Work to complete ::
Restate all of the entries exactly, dropping any pictures they hold.

===== Material provided =====

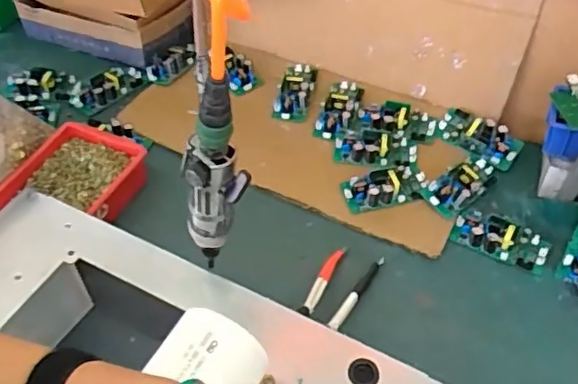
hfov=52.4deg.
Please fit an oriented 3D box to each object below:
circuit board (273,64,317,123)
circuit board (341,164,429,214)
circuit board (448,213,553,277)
[{"bbox_3d":[0.009,-0.159,0.922,0.051,0.029,0.110,9,51,9],"label":"circuit board"},{"bbox_3d":[0.133,-0.010,0.795,0.118,0.028,0.055,-15,51,-11],"label":"circuit board"},{"bbox_3d":[0.269,0.056,0.743,0.119,0.022,0.053,22,54,19],"label":"circuit board"}]

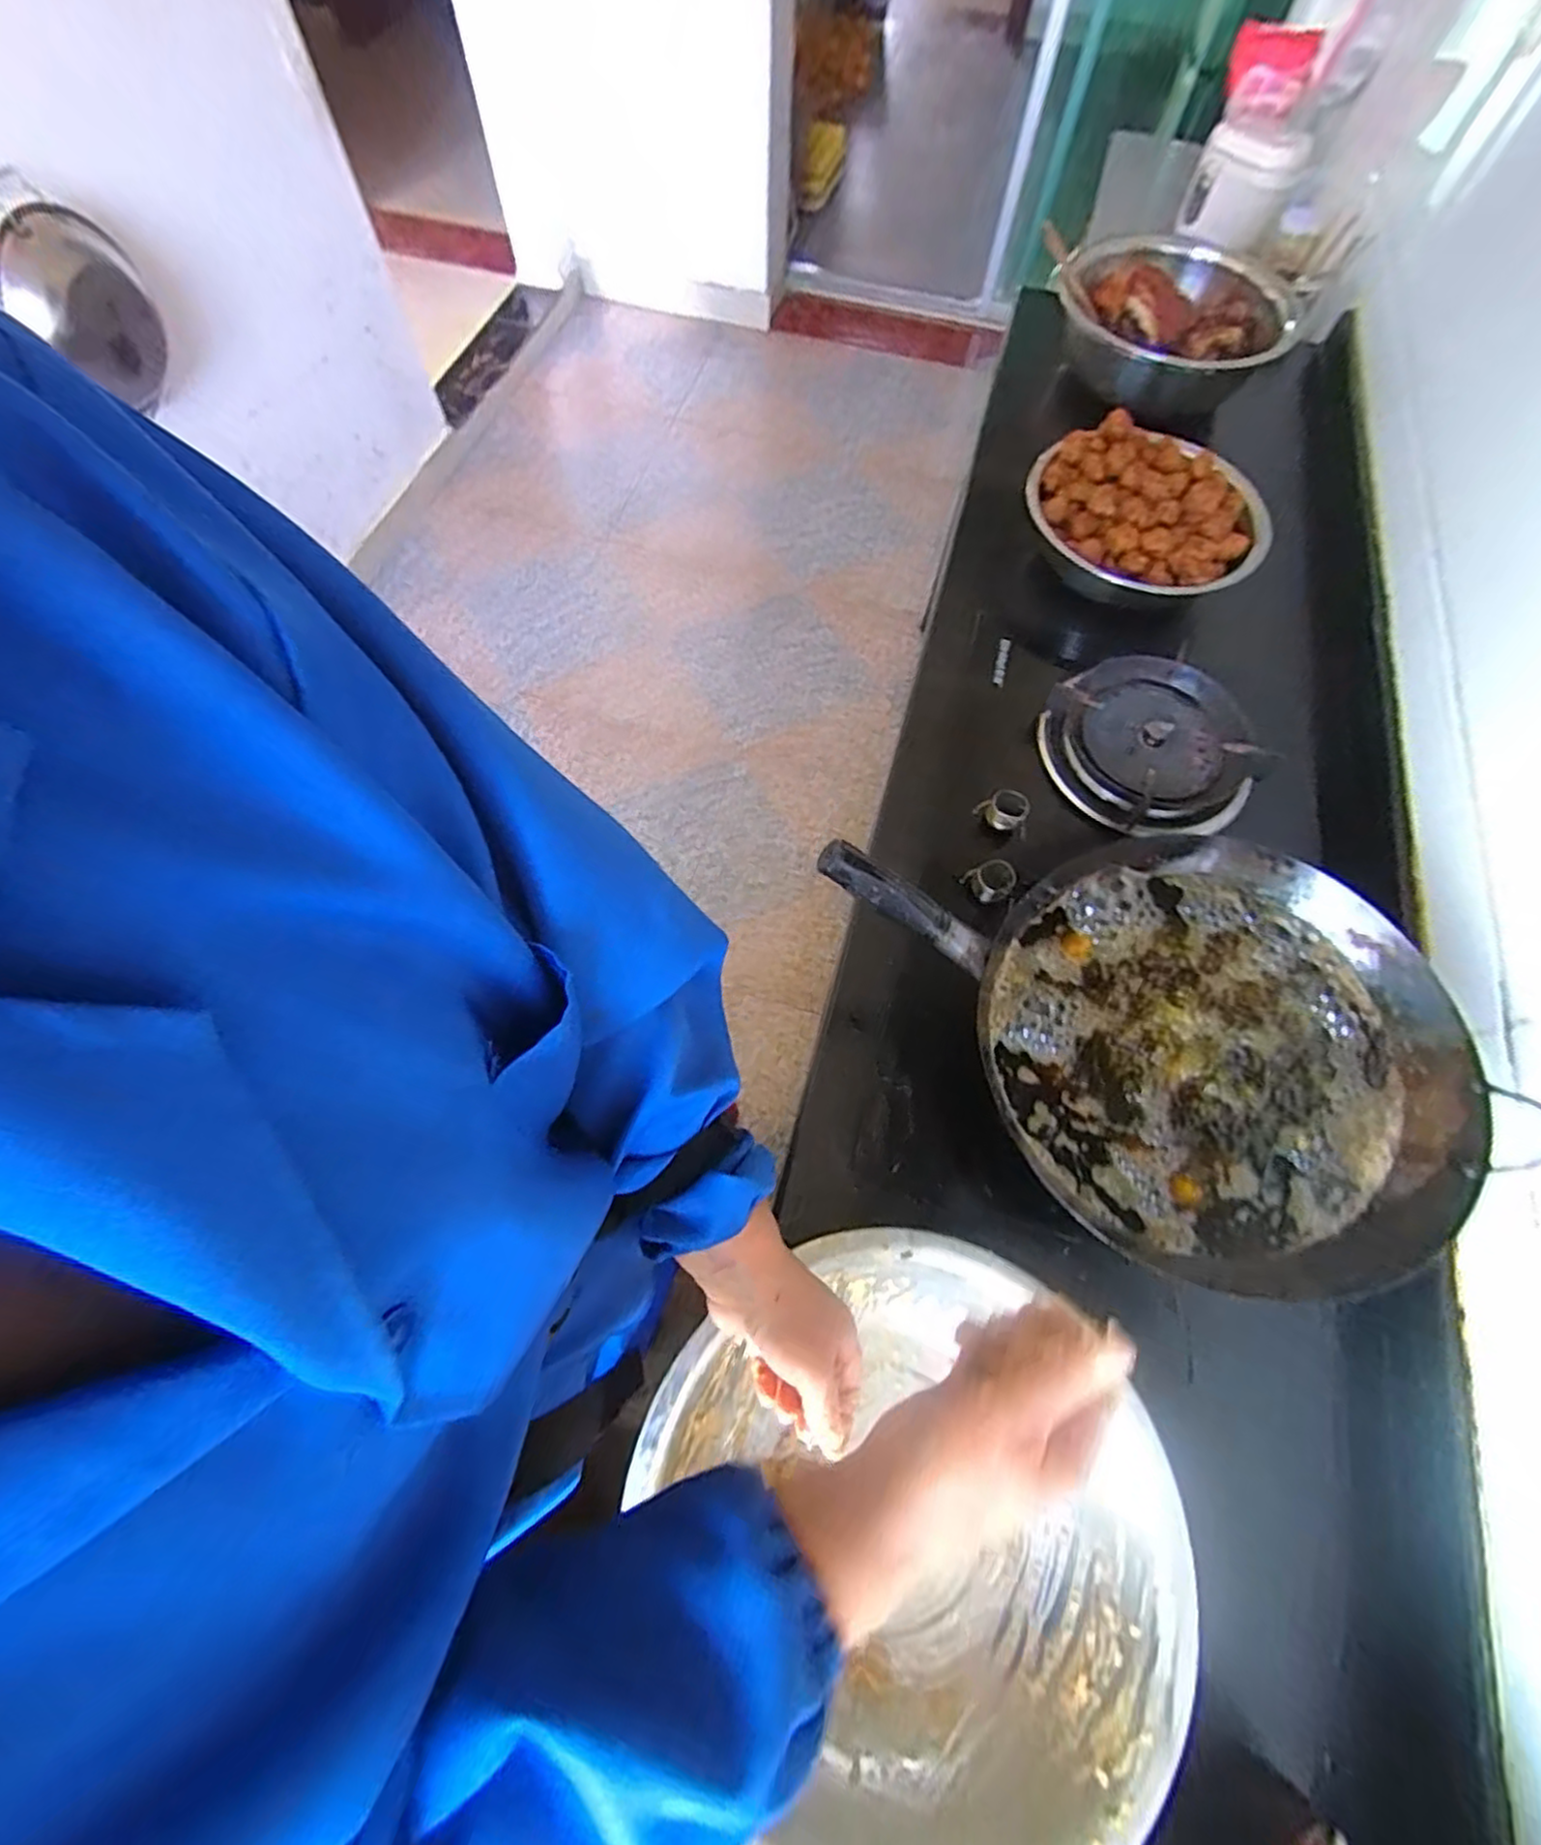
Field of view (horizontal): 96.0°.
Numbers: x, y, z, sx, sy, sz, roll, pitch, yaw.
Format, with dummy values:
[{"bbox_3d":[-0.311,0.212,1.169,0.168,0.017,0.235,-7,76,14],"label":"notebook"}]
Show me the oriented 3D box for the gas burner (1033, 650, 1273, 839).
[{"bbox_3d":[0.442,-0.214,0.818,0.232,0.043,0.229,1,67,-1],"label":"gas burner"}]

=====

Finished task ::
hfov=52.4deg.
Please fit an oriented 3D box to each object below:
circuit board (273,64,317,123)
circuit board (341,164,429,214)
circuit board (448,213,553,277)
[{"bbox_3d":[0.009,-0.159,0.922,0.051,0.029,0.110,9,51,9],"label":"circuit board"},{"bbox_3d":[0.133,-0.010,0.795,0.118,0.028,0.055,-15,51,-11],"label":"circuit board"},{"bbox_3d":[0.269,0.056,0.743,0.119,0.022,0.053,22,54,19],"label":"circuit board"}]

Field of view (horizontal): 96.0°.
Numbers: x, y, z, sx, sy, sz, roll, pitch, yaw.
Format, with dummy values:
[{"bbox_3d":[-0.311,0.212,1.169,0.168,0.017,0.235,-7,76,14],"label":"notebook"}]
Show me the oriented 3D box for the gas burner (1033, 650, 1273, 839).
[{"bbox_3d":[0.442,-0.214,0.818,0.232,0.043,0.229,1,67,-1],"label":"gas burner"}]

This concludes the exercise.